Work instructions
1) Reproduce the stretch of the Infinera ICE5 excerpt from "Effectively this unlocks" through "Infinera Instant Network.", switching "fraction" to "portion".
2) Recast the paragraph of the Infinera ICE5 excerpt that opens "On the technical side of things" as a bulleted list that keeps its main facts.

Page excerpt
--- START ---
There is no doubt that there is plenty of demand for cloud computing, with Gartner anticipating a compound annual growth rate (CAGR) of 19 percent through 2020, while the Ericsson Mobility Report expects total mobile data traffic to rise at a CAGR of 42 percent through 2022, accelerating demand for optical network capacity at ICPs and CSPs worldwide.

On the technical side of things, ICE5 integrates Infinera's fifth generation photonic integrated circuit with a FlexCoherent digital signal processor (DSP) and fine-grain software control to deliver 100 to 600 gigabits per second per wavelength in the 2.4 Tb/s optical engine.

Effectively this unlocks unprecedented capacity, reach, spectral and power efficiency, designed for over 40 Tb/s on a single fiber within a fraction of a data center rack, increasing capacity up to 65 percent over currently deployed networks while reducing power by 60 percent.

The ultimate goal of Infinera Instant Network is to enable software automation of ICE-based platforms, which allows customers to pay for capacity as they need, hence matching expense to revenue and lowering total cost of ownership – more than 70 Infinera customers including the top three subsea customers and more than 60 percent of data center interconnect customers use Infinera Instant Network.

“Cloud and fibre-deep architectures will accelerate the demand for optical network capacity,” says Dell'Oro Group vice president of optical transport and mobile backhaul Jimmy Yu.

“This means future optical DWDM systems will have to deliver higher single wavelength speeds sooner and be agile enough to be used in metro as well as long haul environments. Infinera's plan for ICE5 fits well with our five-year projection that DWDM demand will grow faster in metro access and aggregation locations due to data center interconnect, 5G backhaul, and fibre-deep.

Infinera Intelligent Transport Network platforms with ICE5 are planned for availability in early 2019.
--- END ---
Entries supplied
--- START ---
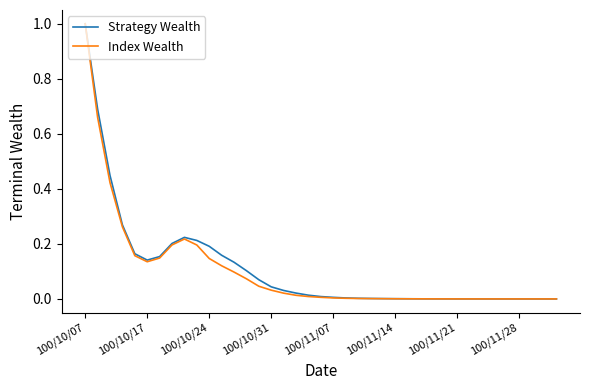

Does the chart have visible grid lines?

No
--- END ---
--- START ---
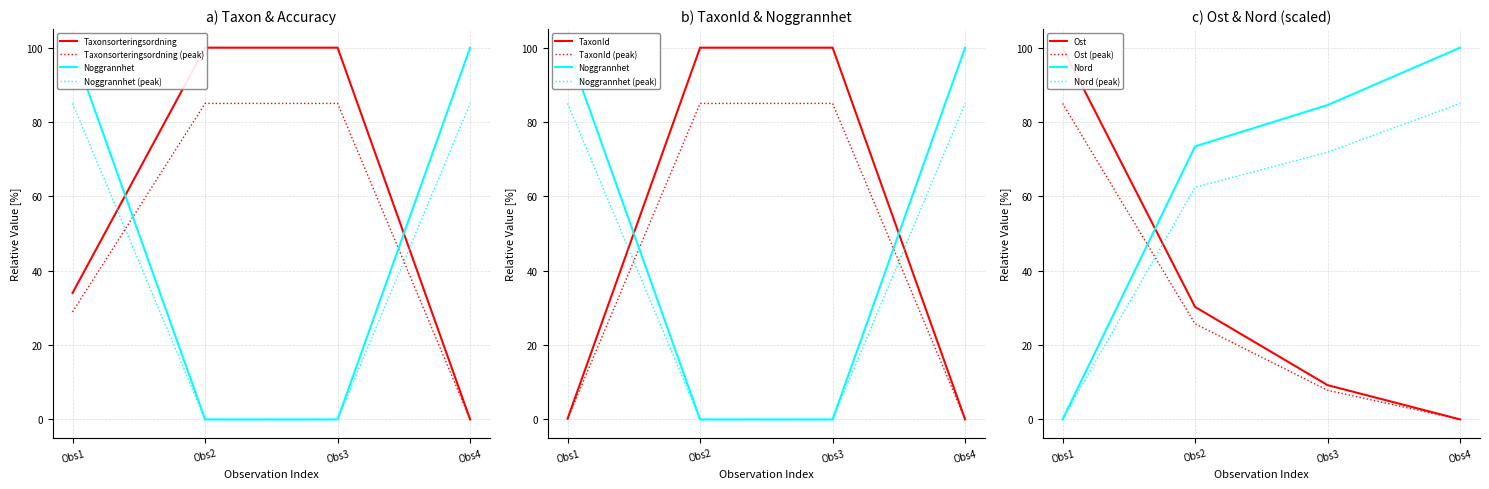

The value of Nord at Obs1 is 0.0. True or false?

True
--- END ---
Per-task answers
1)
Effectively this unlocks unprecedented capacity, reach, spectral and power efficiency, designed for over 40 Tb/s on a single fiber within a portion of a data center rack, increasing capacity up to 65 percent over currently deployed networks while reducing power by 60 percent.

The ultimate goal of Infinera Instant Network is to enable software automation of ICE-based platforms, which allows customers to pay for capacity as they need, hence matching expense to revenue and lowering total cost of ownership – more than 70 Infinera customers including the top three subsea customers and more than 60 percent of data center interconnect customers use Infinera Instant Network.

2)
- ICE5 combines Infinera's fifth-generation photonic integrated circuit with a FlexCoherent digital signal processor (DSP).
- It also adds fine-grain software control.
- Together these deliver 100 to 600 gigabits per second per wavelength.
- The optical engine is rated at 2.4 Tb/s.